When you are making a film, you expect to be transformed, to discover things, you want to “travel” on many levels. I lived in the south of Morocco where Saïd Aagli (the character with the green turban in MIMOSAS) lived. For me, during those years, Saïd was a kind of Dersu Uzala. We travelled quite a lot together.
Your film deals more with faith than religion ...
I belong to a generation that has no complexes about religious matters, we make a clear distinction between religion and religious institutions so, we do not have this need to differentiate between faith, religion and spirituality. And this also applies to artistic creation, which is a different kind of religious act. Whether directly or indirectly, the most important filmmakers of all times have made religious films, and I find it strange that today it is not so easy to make these films. We are living in complicated times where everybody avoids talking about tradition, even though avant-garde always did it. There is a lot of scepticism. To face this uncertainty I tried to venture into the essential, whether in the script or in the construction of the images. By doing so MIMOSAS became an open film that can speak to audiences from different cultures and ideologies. I think it is a positively non-territorialized film. That is why I say that MIMOSAS is a religious western – knowing that the etymological meaning of the word religion is “to rely”. It is a film of physical and metaphysical adventures. The caravan physically travels across the mountains, but the journey is an inner one as well.
What was your intention using those old taxis crossing the desert?
It is a very archetypal image, so talking about the intentions behind them would deny the power of images and cinema. An aphorism from Cioran accompanied me throughout the creation of MIMOSAS: “Between the demand to be clear, and the temptation to be obscure, impossible to decide which deserves more respect”. Of course we have the responsibility to be clear with the public but sometimes that responsibility must be taken through some obscurity and unconventionality that might amaze and move the spectator. I think the main question most filmmakers ask themselves, whether consciously or unconsciously, is “How to manifest the ineffable in cinema?” I believe that this can happen in, among others, the form of paradox. In the spiritual geometry of the images of the taxis in MIMOSAS lies the paradox I aimed for, where this faith is transmitted. I hope those images are an echo of something strange and distant.
Your film is primarily a tale, an epic story where your characters feel the faith and speak directly about it.

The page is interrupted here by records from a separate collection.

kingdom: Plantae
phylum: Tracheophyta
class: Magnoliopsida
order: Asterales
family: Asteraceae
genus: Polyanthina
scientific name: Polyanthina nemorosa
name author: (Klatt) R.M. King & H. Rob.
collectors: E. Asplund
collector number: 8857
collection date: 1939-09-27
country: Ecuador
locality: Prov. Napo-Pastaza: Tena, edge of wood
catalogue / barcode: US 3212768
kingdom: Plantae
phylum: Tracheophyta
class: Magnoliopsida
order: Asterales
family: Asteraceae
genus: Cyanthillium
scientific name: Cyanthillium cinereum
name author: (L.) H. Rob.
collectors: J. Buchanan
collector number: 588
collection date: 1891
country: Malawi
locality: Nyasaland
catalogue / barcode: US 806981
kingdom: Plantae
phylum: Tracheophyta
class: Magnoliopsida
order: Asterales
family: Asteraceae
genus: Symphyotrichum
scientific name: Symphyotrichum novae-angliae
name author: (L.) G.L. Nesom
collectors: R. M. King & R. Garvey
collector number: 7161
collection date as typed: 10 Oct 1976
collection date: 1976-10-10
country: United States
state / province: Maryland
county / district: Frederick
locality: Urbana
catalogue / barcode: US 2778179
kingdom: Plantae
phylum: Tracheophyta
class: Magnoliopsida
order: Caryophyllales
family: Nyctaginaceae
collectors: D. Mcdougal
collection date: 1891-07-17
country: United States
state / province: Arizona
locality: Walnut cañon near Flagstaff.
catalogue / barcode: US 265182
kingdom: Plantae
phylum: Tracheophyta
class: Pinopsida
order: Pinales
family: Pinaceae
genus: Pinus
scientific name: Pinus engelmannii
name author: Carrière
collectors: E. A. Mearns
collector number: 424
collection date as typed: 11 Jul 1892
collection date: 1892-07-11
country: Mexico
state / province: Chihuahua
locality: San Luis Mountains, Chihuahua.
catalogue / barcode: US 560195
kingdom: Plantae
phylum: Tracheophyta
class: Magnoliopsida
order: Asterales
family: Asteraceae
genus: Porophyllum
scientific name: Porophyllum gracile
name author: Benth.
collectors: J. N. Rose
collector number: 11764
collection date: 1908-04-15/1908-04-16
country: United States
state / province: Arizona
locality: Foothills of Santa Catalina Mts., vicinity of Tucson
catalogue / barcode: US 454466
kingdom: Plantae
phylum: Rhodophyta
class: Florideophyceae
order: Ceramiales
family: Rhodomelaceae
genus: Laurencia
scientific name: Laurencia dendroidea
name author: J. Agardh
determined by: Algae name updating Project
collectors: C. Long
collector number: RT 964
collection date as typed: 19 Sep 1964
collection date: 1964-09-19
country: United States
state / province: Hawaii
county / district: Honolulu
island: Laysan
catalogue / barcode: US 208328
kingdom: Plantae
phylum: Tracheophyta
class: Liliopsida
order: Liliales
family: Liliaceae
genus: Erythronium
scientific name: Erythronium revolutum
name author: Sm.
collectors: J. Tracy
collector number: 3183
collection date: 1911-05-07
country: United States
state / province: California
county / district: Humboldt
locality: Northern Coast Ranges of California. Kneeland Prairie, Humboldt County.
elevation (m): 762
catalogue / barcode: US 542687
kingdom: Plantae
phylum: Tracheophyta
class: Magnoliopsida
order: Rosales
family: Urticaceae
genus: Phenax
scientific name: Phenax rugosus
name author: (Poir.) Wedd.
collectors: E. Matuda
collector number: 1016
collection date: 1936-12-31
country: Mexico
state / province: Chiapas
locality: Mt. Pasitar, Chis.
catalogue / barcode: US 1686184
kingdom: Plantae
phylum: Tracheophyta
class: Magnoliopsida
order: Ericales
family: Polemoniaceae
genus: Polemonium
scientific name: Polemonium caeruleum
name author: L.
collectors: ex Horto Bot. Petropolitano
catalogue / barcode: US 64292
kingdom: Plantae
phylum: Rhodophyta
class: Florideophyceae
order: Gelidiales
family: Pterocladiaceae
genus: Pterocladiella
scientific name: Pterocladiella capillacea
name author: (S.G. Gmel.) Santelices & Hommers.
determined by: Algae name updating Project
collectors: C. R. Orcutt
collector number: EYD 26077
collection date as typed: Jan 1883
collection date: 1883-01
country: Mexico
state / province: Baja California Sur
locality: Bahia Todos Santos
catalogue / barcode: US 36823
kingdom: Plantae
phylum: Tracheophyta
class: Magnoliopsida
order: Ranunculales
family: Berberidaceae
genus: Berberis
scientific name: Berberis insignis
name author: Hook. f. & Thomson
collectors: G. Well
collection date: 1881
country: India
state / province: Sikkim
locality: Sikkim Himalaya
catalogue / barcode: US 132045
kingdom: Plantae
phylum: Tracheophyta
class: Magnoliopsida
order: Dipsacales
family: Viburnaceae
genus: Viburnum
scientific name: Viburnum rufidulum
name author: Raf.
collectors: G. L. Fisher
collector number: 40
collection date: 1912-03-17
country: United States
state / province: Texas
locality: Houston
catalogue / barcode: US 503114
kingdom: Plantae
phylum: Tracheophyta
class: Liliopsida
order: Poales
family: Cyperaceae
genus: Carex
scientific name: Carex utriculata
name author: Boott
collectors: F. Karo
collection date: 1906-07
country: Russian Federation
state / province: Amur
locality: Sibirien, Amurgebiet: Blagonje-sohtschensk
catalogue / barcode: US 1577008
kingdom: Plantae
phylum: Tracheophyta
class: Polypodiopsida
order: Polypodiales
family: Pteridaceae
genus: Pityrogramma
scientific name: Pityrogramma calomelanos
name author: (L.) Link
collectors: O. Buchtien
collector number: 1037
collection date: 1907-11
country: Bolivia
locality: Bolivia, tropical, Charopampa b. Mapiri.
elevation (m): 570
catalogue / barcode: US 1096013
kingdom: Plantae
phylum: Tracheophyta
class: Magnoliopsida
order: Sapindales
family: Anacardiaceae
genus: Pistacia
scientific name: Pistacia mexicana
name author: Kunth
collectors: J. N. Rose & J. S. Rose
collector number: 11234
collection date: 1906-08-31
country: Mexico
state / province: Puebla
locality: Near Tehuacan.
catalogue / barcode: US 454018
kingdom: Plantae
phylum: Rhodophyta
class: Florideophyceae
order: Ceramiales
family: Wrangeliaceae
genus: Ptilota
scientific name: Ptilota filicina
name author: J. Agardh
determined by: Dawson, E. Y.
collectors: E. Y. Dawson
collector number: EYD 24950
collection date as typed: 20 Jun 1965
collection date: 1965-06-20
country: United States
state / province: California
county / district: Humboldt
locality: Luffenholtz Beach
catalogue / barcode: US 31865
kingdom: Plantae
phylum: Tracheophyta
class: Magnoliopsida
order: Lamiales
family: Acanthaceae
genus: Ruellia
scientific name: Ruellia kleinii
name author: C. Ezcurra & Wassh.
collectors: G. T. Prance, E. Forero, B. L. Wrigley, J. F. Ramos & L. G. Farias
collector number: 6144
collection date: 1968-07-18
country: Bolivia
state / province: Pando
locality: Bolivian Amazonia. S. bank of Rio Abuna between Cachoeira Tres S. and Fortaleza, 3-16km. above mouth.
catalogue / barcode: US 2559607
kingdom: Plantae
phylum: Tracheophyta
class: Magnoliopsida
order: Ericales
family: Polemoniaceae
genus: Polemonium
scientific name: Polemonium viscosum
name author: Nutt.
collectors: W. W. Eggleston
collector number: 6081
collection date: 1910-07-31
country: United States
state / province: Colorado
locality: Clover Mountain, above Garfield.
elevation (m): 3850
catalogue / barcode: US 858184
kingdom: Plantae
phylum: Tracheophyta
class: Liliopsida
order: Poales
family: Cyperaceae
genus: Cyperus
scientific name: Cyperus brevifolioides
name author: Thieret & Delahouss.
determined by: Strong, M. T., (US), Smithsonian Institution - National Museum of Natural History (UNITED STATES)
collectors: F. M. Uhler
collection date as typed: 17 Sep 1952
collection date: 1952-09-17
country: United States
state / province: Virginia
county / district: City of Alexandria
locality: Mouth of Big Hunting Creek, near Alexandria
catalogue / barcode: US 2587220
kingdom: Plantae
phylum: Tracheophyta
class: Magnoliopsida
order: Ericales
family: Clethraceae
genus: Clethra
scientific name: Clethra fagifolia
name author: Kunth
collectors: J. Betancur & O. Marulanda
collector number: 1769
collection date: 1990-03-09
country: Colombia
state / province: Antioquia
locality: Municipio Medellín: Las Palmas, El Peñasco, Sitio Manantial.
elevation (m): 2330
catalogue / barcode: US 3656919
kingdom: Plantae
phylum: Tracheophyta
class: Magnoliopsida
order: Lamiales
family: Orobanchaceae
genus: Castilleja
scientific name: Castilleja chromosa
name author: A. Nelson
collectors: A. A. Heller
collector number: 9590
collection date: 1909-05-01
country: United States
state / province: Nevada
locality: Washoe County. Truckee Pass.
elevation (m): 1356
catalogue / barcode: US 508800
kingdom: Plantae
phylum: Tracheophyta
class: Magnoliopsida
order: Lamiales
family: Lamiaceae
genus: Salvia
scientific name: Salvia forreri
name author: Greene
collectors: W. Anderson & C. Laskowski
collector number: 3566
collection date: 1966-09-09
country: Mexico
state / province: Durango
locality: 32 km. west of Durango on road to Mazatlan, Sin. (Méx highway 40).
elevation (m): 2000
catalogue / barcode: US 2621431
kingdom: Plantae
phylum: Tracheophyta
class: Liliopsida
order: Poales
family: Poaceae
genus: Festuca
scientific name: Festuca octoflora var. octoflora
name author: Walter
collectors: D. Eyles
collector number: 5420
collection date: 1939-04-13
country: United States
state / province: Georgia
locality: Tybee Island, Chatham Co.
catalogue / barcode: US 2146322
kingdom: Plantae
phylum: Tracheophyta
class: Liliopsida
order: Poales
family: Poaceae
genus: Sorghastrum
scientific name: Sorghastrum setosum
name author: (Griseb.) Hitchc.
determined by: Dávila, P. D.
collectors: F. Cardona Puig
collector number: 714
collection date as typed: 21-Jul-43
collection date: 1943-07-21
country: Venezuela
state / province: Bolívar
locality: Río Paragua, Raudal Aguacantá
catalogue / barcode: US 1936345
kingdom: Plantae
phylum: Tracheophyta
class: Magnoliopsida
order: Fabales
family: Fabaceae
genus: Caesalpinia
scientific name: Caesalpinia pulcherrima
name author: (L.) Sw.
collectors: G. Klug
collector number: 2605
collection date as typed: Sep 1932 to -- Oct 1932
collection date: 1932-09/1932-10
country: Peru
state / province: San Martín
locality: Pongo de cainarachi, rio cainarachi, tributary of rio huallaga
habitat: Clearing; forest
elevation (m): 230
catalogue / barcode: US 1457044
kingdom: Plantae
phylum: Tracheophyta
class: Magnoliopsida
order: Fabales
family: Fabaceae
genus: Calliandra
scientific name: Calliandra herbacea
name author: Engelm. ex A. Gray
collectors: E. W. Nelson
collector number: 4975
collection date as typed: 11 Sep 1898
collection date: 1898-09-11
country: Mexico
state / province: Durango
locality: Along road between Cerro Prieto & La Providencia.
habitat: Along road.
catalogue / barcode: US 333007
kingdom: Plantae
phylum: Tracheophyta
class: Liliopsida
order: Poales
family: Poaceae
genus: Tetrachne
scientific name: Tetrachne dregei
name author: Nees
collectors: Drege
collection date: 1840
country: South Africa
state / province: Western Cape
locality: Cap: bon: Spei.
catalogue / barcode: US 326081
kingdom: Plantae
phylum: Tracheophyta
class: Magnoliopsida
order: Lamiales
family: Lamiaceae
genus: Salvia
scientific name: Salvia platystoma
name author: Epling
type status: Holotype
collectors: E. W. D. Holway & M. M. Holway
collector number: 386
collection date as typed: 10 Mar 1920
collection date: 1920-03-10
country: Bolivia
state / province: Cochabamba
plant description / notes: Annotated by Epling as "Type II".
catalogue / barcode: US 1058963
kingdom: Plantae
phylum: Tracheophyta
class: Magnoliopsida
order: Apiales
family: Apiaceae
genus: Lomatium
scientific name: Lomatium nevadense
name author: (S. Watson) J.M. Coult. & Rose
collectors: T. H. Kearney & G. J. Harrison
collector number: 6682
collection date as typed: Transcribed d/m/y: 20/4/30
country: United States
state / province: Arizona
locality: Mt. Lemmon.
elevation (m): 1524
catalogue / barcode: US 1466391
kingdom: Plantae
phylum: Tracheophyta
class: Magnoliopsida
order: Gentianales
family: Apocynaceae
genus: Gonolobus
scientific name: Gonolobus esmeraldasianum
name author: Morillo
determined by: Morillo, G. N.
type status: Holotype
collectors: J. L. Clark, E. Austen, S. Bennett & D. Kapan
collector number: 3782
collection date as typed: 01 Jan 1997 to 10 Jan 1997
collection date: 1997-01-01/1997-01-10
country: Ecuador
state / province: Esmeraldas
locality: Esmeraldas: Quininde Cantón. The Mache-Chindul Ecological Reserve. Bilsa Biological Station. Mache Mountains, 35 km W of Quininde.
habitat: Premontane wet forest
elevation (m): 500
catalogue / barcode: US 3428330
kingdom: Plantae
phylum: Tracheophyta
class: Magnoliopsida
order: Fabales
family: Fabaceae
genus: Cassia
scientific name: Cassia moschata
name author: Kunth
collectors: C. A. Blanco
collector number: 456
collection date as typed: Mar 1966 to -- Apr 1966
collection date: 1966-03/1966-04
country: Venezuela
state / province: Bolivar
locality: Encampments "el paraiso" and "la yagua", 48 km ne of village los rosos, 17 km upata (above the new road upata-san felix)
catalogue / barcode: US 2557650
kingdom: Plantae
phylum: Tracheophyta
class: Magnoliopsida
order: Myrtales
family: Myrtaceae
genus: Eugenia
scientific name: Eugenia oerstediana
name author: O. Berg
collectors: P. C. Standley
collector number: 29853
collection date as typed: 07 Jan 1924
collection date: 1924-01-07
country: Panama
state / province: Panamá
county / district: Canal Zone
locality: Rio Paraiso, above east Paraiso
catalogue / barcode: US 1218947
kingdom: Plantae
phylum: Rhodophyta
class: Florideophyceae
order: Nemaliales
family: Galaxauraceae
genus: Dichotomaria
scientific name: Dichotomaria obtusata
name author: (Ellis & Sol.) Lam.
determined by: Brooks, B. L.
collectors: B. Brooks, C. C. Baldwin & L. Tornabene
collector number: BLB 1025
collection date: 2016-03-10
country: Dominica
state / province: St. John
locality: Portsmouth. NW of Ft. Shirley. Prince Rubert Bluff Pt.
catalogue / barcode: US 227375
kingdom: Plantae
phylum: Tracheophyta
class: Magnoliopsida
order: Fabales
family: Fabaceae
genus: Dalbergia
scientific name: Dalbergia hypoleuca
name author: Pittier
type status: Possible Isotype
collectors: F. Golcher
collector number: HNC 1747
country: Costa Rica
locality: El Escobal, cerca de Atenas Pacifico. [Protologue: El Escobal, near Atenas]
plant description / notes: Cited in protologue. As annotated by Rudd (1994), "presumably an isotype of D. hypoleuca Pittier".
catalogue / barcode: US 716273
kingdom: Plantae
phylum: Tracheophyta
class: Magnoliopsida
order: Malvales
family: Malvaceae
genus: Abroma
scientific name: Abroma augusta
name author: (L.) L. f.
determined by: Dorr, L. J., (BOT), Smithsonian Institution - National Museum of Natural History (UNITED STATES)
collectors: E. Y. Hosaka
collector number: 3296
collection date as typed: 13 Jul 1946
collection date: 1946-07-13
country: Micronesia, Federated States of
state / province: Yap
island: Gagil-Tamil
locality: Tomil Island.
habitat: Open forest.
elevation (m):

That is true. Shakib does it a lot. His condition as an “idiot” legitimates him in the eyes of the sceptics. “You must have faith”, he tells Ahmed when the caravan crosses the gorges of the Atlas mountains looking for a passageway. “If mules can’t make it through the path, then they will fly...”, he adds. For Shakib there is always a solution, even if mad or miraculous. The positive acceptance of problems is a form of faith. But even though his words speak about faith, it is rather his determination, his grace and innocence that transmit an idea, or a feeling of what faith is. The divine is manifested in the form of paradox, but it is mostly through love.